6. Ceiling Height and Style- we went with 9 foot ceilings which give us extra space to hang lights and is a must for old style homes, it was never going to be 8 foot as that was way too modern a height. We also went with a vaulted ceiling in the kitchen/dining that allowed us to have a large arched feature window to let in the light, as this is the dark side of the house and extended it into the family room which gives the fireplace a very nice vertical impact.
7. Vintage Style Windows- So many new 'old' builds have modern sliding aluminium windows - they look wrong to me and lack farmhouse character. I knew I had to have vintage style windows if this house was going to look the part, but I didn't want the maintenance and painting required, plus I needed windows that could fit flyscreens as that was a must for our Australian Summers! So I searched online and found a company that made aluminium double hung windows complete with decorative 'horns', that had springs instead of the traditional weights to keep the windows open. The springs can be adjusted as well if they loosen over time. I also wanted decorative muntin bars on the windows which was an option, so these windows were the perfect compromise between being pretty and being practical. We also ordered some custom windows from them for the kitchen.
8. Decorative Window Trim- This is another item that gave the house that old world charm. This also was something the builders struggled with as they had never done it before - farmhouse style trim around the windows was alien to them and they doubted my design request at first. I provided photos of what I wanted and gave them sizes of each piece of timber involved, they thought my sizing was not right so made up a window to see what it would look like. To their surprise what I had asked for was what looked best. So stick to your guns if your builder doesn't see things your way at first - after all you are the one who has studied 1000's of Pinterest window trim images to arrive at this final design brief!
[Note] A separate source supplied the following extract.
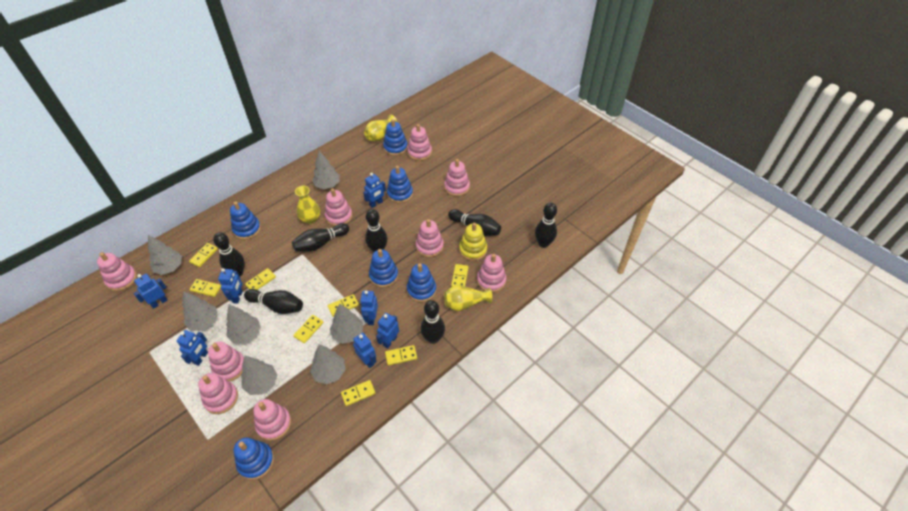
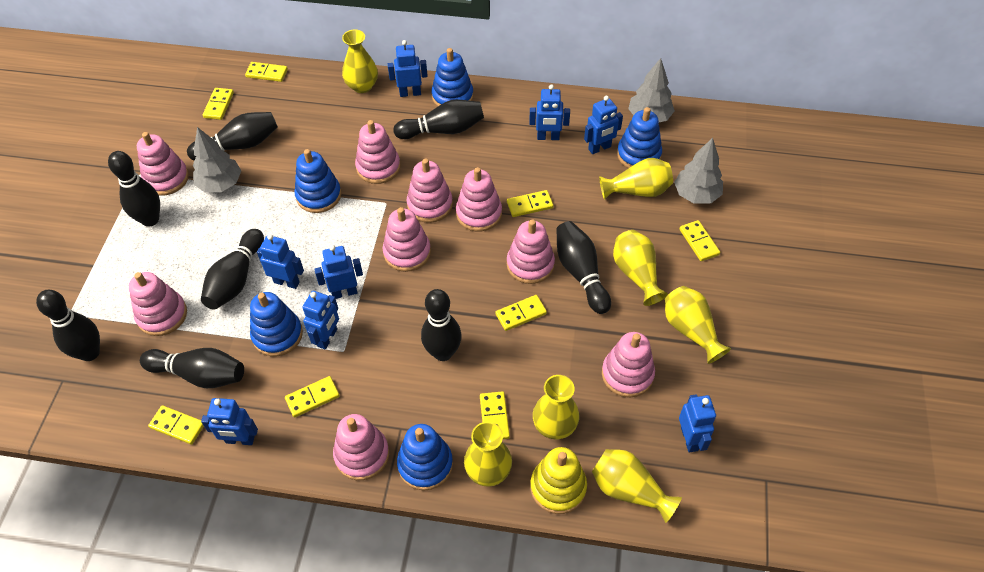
black bowling pin: [213,232,244,276] [244,289,303,314] [292,223,349,252] [365,209,387,252] [420,300,445,344] [448,209,501,236] [535,203,557,248] = 7 -> [36,290,100,361] [108,151,160,227] [140,348,244,388] [187,112,278,161] [201,229,264,310] [394,100,484,139] [421,289,462,361] [556,221,611,314] = 8
blue robot: [133,274,168,309] [177,330,208,366] [218,268,243,304] [353,333,377,368] [360,290,378,325] [363,173,386,208] [376,313,399,349] = 7 -> [201,398,258,445] [257,234,304,289] [302,291,339,349] [314,245,363,299] [388,40,428,97] [529,84,570,140] [584,96,623,154] [679,394,716,453] = 8
blue stacking toy: [230,201,261,240] [234,438,274,480] [369,249,398,288] [383,119,408,156] [387,166,413,203] [407,263,436,302] = 6 -> [250,292,303,356] [294,149,341,213] [397,424,453,490] [431,48,474,107] [617,107,662,168] = 5
grey tree: [148,235,182,275] [182,291,218,331] [226,304,261,344] [241,356,277,395] [310,344,346,384] [312,151,340,189] [330,303,363,344] = 7 -> [193,127,241,193] [628,58,675,122] [674,138,723,204] = 3
yellow vase: [295,186,320,224] [364,115,397,141] [444,285,492,311] = 3 -> [342,29,378,93] [464,422,512,487] [533,375,579,439] [592,449,682,523] [599,158,673,200] [613,230,668,306] [665,286,731,364] = 7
This one item is an easy thing to do inside any existing home - even a handy DIY home owner can do this as it's all straight cuts for the wood, it just costs a little more in materials than the basic standard mitred corner trim.
9. Larger Skirting Boards- These are a must and are something you can change in an existing home without too much drama. The standard skirting boards in modern homes are plain and low, by adding higher skirting boards with a little bit of decoration to them makes a world of difference. The good news is that they are fairly inexpensive as well and come pre primed!
10. Wooden Flooring- We considered different types of flooring but wanted wide boards which were harder to find in solid wood and very expensive. So in the end we went with a floating floor of extra tough long wide boards in a mid brown with a rustic pattern. Since we literally live on a farm and have two dogs who forget to wipe their feet on dewy mornings - flooring that didn't show scratches or day to day wear and tear was essential for us. We also saved on these as we got a good deal and laid the floor ourselves! It was not too hard to do with the floating floor click together system, but was a bit hard on the knees - but worth it!
That's it, I hope my top 10 are helpful if you are building your own dream farmhouse or making your existing home a little more farmhouse in style!